# Selected extract
------------------------------------------------

【出版时间及名称】:2010年欧洲金属与矿产行业前景展望
【作者】:摩根斯坦利
【文件格式】:pdf
【页数】:64
【目录或简介】:
Though they outperformed in 2009, Vedanta and
Kazakhmys remain our favorite stocks – alongside
Xstrata in the large cap space: The fundamental
drivers for the outperformance (growth profile, preferred
commodity exposure) remain intact, and we see little
reason why that outperformance should reverse this
year. Vedanta’s confirmed growth plans over the next
24 months and further operational improvements could
lead the share price to more than double without
material changes to spot commodity prices.
Kazakhmys is one of the cheapest stocks in our
universe and is a leveraged play on copper that could
see its stub ex-ENRC re-rate in the eventuality of a sale
of its stake. Xstrata is the most straightforward play on
copper and coal, two of our preferred commodities.
Midcaps to drive outperformance: With the sector
rally driven by commodity prices, the big-5 mining and
steel stocks are moving out of attractive valuation
territory on a normalized earnings basis. As the cycle
matures, we think investors should increasingly start
focusing on the mid-cap names for outperformance as
they offer more company-specific catalysts and superior
growth profiles / optionality values. Vedanta,
Kazakhmys and First Quantum fit well in this view.

------------------------------------------------

# Provided data

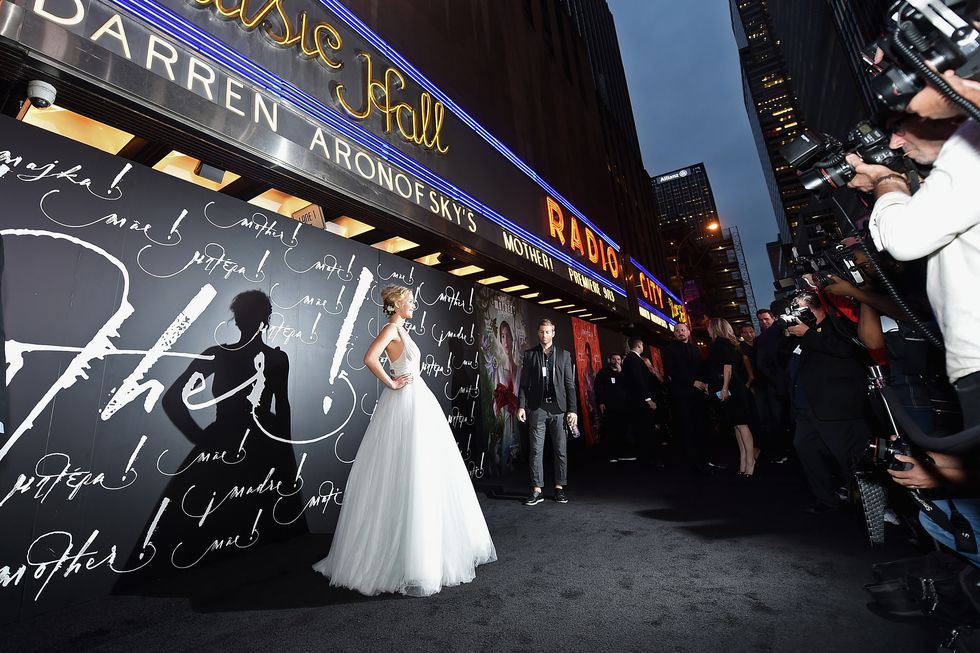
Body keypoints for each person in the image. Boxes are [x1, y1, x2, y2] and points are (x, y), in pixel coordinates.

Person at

------------------------------------------------

# Try it
From the European metals and mining outlook above, return the passage starting at "Midcaps to drive" and ending at "in this view.", copied word for word.

# Solution to the problem
Midcaps to drive outperformance: With the sector
rally driven by commodity prices, the big-5 mining and
steel stocks are moving out of attractive valuation
territory on a normalized earnings basis. As the cycle
matures, we think investors should increasingly start
focusing on the mid-cap names for outperformance as
they offer more company-specific catalysts and superior
growth profiles / optionality values. Vedanta,
Kazakhmys and First Quantum fit well in this view.